Imageprobleme und Neuorientierung

„Invincible“ war ein Album, das kommerziell etwas darunter litt, dass es in den USA wegen Streitigkeiten zwischen Jackson und seiner Plattenfirma kaum beworben wurde. Auch hatte Michael Jackson seinen Zenit überschritten. Zwar war er immer noch ein Perfektionist und Profi aber zu groß waren seine Erfolge in der Vergangenheit gewesen, als dass er sie noch einmal hätte toppen können. Sein Image hatte wegen Anschuldigungen bezüglich Kindesmissbrauch, unabhängig von deren Wahrheitsgehalt, längst gelitten. Auch forderte der persönliche Kraftaufwand, den er zu leisten hatte, der aber immer schwerer durchzuhalten war, seinen Tribut. Die weltweite Aufmerksamkeit, die ihn immer gepusht hatte, verkehrte sich ins Gegenteil. Der überlebensgroße „King of Pop“ war vom Thron gestolpert.

Plagiat und Ideenrecycling

Jackson wollte fehlende neue Impulse durch einen immer größeren finanziellen und personellen Aufwand ausgleichen.
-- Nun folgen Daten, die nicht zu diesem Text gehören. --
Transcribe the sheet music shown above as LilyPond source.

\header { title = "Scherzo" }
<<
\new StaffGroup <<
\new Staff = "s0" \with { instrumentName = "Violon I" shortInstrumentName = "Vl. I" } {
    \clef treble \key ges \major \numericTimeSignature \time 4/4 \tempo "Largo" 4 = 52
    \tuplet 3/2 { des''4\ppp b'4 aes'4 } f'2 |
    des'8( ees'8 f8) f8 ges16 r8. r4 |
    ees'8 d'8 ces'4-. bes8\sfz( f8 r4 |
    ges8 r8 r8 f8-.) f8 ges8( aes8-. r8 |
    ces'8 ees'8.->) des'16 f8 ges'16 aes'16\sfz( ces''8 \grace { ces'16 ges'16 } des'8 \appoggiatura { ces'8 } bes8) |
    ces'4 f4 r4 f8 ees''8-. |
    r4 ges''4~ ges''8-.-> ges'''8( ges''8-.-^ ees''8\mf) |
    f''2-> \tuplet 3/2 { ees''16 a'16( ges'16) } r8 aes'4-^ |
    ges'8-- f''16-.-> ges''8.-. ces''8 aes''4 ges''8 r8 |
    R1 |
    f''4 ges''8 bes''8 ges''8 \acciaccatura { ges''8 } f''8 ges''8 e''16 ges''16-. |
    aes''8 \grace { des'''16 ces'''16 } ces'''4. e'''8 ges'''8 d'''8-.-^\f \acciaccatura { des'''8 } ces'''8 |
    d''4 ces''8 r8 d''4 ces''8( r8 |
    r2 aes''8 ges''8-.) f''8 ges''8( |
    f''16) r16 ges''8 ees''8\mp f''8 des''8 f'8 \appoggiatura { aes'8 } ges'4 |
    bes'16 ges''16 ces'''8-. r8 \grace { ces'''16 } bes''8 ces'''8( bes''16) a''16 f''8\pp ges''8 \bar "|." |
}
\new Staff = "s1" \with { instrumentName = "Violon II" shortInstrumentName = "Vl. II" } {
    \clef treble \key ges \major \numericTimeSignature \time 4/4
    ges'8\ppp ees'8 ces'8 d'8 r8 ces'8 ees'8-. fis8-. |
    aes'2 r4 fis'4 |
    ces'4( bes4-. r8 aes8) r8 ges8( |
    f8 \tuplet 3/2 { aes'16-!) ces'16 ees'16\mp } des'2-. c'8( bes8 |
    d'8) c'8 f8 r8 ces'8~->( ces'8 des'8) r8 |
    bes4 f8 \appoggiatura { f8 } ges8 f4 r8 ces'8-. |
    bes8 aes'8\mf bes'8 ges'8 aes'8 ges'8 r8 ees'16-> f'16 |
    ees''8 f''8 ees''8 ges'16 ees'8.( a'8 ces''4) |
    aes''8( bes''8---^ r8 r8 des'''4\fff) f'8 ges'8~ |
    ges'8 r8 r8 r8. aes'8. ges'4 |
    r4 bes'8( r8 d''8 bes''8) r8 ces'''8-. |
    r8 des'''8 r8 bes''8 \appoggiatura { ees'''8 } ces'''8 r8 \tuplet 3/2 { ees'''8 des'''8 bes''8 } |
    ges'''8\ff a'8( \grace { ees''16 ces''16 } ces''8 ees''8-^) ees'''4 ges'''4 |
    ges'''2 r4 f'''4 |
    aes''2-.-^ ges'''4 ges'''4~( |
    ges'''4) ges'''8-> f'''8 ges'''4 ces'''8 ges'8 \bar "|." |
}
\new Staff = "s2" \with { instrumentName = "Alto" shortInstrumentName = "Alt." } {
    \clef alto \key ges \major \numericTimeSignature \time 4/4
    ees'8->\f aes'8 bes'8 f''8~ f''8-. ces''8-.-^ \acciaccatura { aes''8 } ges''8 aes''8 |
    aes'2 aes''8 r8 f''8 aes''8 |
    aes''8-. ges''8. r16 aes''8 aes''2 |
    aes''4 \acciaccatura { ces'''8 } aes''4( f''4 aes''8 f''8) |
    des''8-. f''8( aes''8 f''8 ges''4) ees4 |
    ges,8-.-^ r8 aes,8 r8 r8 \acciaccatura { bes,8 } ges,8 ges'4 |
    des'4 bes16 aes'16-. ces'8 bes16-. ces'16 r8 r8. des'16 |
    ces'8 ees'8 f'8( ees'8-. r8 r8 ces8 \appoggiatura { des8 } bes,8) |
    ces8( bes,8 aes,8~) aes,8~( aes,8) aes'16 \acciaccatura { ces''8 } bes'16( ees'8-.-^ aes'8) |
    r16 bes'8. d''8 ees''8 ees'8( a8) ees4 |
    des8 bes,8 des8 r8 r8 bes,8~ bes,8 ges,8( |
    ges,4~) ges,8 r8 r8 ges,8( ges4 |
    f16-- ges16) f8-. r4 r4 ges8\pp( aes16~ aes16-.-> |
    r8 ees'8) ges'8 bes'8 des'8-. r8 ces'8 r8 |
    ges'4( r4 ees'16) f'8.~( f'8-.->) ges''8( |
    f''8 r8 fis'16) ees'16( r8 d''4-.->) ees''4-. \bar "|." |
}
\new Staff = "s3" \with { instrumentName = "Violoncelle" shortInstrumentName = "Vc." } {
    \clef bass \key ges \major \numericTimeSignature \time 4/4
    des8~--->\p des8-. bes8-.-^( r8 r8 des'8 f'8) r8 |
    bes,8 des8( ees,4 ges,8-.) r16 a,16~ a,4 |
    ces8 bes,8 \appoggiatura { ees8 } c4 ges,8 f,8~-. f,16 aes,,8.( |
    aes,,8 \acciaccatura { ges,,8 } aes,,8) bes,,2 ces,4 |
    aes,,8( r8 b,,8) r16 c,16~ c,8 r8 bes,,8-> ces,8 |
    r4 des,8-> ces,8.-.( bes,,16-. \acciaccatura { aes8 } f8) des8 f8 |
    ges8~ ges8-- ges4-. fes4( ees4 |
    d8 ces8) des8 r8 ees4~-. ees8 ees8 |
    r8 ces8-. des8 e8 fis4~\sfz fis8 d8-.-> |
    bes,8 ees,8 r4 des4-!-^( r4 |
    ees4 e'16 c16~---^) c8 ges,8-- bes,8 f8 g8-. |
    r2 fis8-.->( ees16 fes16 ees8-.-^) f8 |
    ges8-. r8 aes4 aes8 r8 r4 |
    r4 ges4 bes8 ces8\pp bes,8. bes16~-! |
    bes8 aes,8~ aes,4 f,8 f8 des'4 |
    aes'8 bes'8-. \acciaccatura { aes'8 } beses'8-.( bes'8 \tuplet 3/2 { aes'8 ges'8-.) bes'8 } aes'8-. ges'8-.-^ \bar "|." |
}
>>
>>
Tatsächlich betrat er mit „Invincible“ noch einmal einen anderen musikalischen Pfad, der weniger glatt geschliffen und teils härter oder musikalisch purer war. Die Schlüssigkeit und musikalische Vielfalt vergangener Alben hat er aber damit nicht mehr erreicht. All das völlig neue, das er ab den 1980er-Jahren in die Musikszene und die Videos gebracht hatte, hatte sich inzwischen etwas erschöpft. Das „You rock my world“-Video kann man in seinem Selbstplagiat im Hinblick auf „Smooth Criminal“ als Feststecken auf hohem Niveau betrachten, dennoch überzeugen Song und Video und sind gewohnt gute Unterhaltung. Aber schon das unglaublich aufwändige „Ghosts“-Video von 1996 war von seiner Grundidee her lediglich eine Paraphrase des „Thriller“-Videos gewesen. Das Musikvideo zu „You rock my world“ sollte das letzte überlange Bewegtbild-Kunstwerk des großen Musikers werden.